Femmes en prison, Providence City Hospital, Anchorage, Alaska, USA, 1993 @ Jane Evelyn Atwood

Rebecca Amsellem Vous avez dit : “La photographie m’a sauvée. Elle ne me déçoit pas, elle ne va pas mourir.” Est-ce qu’il vous arrive encore de vous réfugier en elle ? Est-ce qu’elle vous tient encore debout aujourd’hui ?

Jane Evelyn Atwood Parfois, la photographie est une forme de refuge. Mais, avant tout, c’est un plaisir, un besoin même. C’est sans doute ainsi qu’on définit une passion. J’ai conscience d’avoir beaucoup de chance : la plupart des gens gagnent leur vie avec un travail qu’ils n’aiment pas, simplement parce qu’ils en ont besoin. Des personnes comme moi – des artistes, mais aussi d’autres, peutêtre vous aussi – ont la chance et le privilège de vivre de ce qu’ils aiment vraiment.
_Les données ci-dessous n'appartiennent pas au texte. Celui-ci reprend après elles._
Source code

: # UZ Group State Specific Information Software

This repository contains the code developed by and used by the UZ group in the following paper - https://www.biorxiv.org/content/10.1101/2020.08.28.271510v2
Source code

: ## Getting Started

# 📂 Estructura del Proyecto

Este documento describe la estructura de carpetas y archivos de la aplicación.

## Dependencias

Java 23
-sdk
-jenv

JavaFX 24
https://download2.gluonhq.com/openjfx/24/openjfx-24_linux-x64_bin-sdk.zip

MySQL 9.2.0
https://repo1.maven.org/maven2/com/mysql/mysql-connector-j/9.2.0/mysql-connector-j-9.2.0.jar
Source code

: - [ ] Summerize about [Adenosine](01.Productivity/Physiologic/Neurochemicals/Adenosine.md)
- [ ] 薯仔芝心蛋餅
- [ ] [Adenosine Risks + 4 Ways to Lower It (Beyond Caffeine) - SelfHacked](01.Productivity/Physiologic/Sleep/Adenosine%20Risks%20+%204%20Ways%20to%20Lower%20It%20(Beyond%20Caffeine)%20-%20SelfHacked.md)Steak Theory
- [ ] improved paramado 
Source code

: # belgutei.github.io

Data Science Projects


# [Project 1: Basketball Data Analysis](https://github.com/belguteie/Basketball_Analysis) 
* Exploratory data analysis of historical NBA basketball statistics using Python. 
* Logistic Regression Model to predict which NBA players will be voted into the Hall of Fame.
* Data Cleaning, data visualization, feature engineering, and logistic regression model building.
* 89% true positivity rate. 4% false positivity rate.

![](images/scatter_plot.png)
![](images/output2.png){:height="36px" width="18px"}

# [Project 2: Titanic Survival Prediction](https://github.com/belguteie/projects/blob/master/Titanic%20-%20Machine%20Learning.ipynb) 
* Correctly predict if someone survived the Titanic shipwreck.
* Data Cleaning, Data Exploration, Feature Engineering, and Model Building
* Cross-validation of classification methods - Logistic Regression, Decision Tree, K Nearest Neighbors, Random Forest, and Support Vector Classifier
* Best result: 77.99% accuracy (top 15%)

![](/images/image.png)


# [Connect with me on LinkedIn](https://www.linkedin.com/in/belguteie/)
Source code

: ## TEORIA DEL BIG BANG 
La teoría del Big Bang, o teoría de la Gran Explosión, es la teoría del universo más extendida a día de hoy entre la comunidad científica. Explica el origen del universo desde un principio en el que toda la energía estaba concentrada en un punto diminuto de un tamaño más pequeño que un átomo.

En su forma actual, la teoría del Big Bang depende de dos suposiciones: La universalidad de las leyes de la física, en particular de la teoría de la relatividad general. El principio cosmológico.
Rebecca Amsellem Je pense qu’on a souvent ce sentiment qu’il faut être à la hauteur de cette passion.

Jane Evelyn Atwood Absolument, il ne faut pas trahir cette responsabilité.

Rebecca Amsellem J’ai une dernière question, celle que je pose à tout le monde : c’est la question des utopies féministes. Imaginez que vous vous réveillez un matin, comme chaque jour, mais avec la sensation que quelque chose autour de vous, ou même en vous, vous fait comprendre qu’on vit enfin dans cette société féministe dont on rêve souvent. Pour vous, quel serait ce détail ? Ça pourrait être quelque chose dans votre maison, dans la rue, une pensée qui vous traverse, ou même un geste de votre famille, de vos proches. Un petit déclic qui vous dirait : « C’est bon, on y est. Je ne sais pas ce qui a changé, mais je suis dans cette société.

Jane Evelyn Atwood Plus de guerre, plus de maladie.